> _Required actions_
- A) In the passage on Joseph and the saints' dependence on him, whose campaign speech won the convention held after Joseph and Hyrum were slain?
- B) Continue the passage on Joseph and the saints' dependence on him, starting after its last sentence.

[Provided text — start]

What if Joseph had refused? What if he told them God had a revelation, but the committee should receive it? What if Joseph insisted others perform their duties, rather than relieving them of their responsibility? Had he declined in November 1831, would the talk given in May 1842 have been necessary?

We are going to make mistakes, but we should not make the same ones. Sometimes the only way for people to become better acquainted with the Lord is for those who know Him to remain silent and allow others to go before Him in prayer for themselves. Why intervene to prevent others from gaining strength and experience for themselves?

Joseph handicapped the saints by taking too much of their responsibility on himself. The saints refused to let him alone and required him to be their answer-man. The best thing Joseph could have done would have been to keep riding when he crossed the Mississippi River with Hyrum. He should have headed to the Rocky Mountains. He didn't. The saints continued to depend on him. When he died, they were unable to call down a revelation for themselves. No one proposed to solve succession by revelation.

Consider that for a moment. A church, which was ostensibly founded and based on revelation, gave no thought to asking God for a revelation when Joseph and Hyrum were slain. They held a convention, and several aspirants electioneered to gain control. The campaign speech by Brigham Young won. Then the saints, already conditioned to "follow the leader," trudged off into the wilderness, dutifully submitting to a strongman to guide them. It has been exactly the same since that time. 

How can you be strong if you depend on another to speak with God for you? Moses sought diligently to sanctify his people so they might behold the face of God. (D&C 84: 23.) But they hardened their hearts and could not endure God's presence. (D&C 84: 24.) They demanded Moses speak to God for them. This was a catastrophe which ended any possibility for Zion in Moses' day. Moses could not get those he led to enter God's presence. Joseph failed to have God come to dwell with the saints of his day.

We may fail also. But we will not fail because I accepted a role that has never worked before. We need to repent, be baptized in a way authorized and accepted in heaven, receive the Holy Ghost, and bear one another's burdens so they may be light.

Some are going to be seduced by false spirits. They may or may not repent. Whether they repent and press forward to be ministered to by a messenger from God, and then find God, will depend on how closely they follow truth and light. False spirits prop up egos and pride. Anything of that sort will lead to darkness. 


True messengers and true messages conform to a pattern: "Behold, that which is of God inviteth and enticeth to do good continually; wherefore, every thing which inviteth and enticeth to do good, and to love God, and to serve him, is inspired of God." (Moroni 7: 13.) More importantly, they have a central focus that will NEVER change: "Every thing which inviteth to do good, and to persuade to believe in Christ, is sent forth by the power and gift of Christ; wherefore ye may know with a perfect knowledge it is of God. But whatsoever thing persuadeth man to do evil, and believe not in Christ, and deny him, and serve not God, then ye may know with a perfect knowledge it is of the devil[.]" (Moroni 7: 16.)

[Provided text — finish]
[Information given — start]

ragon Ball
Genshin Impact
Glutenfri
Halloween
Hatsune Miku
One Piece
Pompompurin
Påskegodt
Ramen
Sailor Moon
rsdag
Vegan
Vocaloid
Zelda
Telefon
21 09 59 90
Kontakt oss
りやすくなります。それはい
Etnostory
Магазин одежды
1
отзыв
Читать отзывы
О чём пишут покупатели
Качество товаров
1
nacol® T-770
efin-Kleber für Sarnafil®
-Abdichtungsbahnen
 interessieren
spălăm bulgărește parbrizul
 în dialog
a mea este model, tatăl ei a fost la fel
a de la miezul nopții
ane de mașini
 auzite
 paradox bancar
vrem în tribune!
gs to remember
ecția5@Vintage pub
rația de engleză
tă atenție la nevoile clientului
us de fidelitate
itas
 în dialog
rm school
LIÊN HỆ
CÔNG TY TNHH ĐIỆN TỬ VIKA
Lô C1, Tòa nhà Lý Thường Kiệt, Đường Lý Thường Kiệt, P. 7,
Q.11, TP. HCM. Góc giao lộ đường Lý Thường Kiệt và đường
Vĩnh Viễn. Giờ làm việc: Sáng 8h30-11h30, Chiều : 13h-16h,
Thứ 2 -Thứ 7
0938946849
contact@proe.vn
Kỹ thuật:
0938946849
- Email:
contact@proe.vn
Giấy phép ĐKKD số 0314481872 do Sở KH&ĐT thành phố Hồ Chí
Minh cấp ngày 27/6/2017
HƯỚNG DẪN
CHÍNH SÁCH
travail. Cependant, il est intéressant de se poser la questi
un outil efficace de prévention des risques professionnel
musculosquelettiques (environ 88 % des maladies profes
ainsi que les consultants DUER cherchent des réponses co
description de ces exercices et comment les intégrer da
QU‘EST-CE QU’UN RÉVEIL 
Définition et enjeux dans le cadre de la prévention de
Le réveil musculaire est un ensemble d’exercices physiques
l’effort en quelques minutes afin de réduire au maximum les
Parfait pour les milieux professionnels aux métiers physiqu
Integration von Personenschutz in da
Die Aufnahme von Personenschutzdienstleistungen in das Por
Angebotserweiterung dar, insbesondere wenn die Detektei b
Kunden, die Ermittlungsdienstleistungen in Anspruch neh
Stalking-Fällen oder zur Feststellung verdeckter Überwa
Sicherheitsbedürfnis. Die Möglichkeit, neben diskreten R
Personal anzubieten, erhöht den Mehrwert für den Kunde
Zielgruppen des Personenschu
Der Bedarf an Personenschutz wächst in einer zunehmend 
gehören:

[Information given — finish]

> _Exercise answers_
- A) Brigham Young's.

- B)
Any preacher, leader, bishop, president, apostle, seventy or elder who asks you to believe in men, trust men, accept authority of men, is most certainly not of Christ. (See D&C 76: 99-101.) Anyone who points you to Christ, asks you to seek to know Christ, invites you to struggle to hear and follow Christ, you can know is of Christ. 


Those who boast of their own spiritual prowess as a credential to have you notice them are dangerous. Those who testify of Christ, preach of Christ and ask you to know Him, while admitting their own insignificance, are worth hearing. Everything I believe is anchored in the scriptures. 


Those who are deceived as they struggle to find Christ can repent as soon as they realize they have listened to a false spirit. Joseph was overcome by "thick darkness" before he called upon God and was delivered. Lehi walked behind a man dressed in white for the space of many hours in a "dark and dreary waste" before he called upon God and was delivered. When Adam built an altar and called upon God, it was Lucifer who replied, "I hear you, what is it you want?" Adam had to refuse the offer and await true messengers sent from the Father. 


You will encounter false spirits, as well as true ones if you will persist. You need to be familiar with both in order to choose. These opposing forces are part of the process of becoming competent and adept. No one lacking knowledge of these things can be saved. "A man is saved no faster than he gets knowledge, for if he does not get knowledge, he will be brought into captivity by some evil power in the other world, as evil spirits will have more knowledge, and consequently more power." (TPJS, p. 217.)


Do not fear learning and experience. Fear ignorance. Ignorance will damn you.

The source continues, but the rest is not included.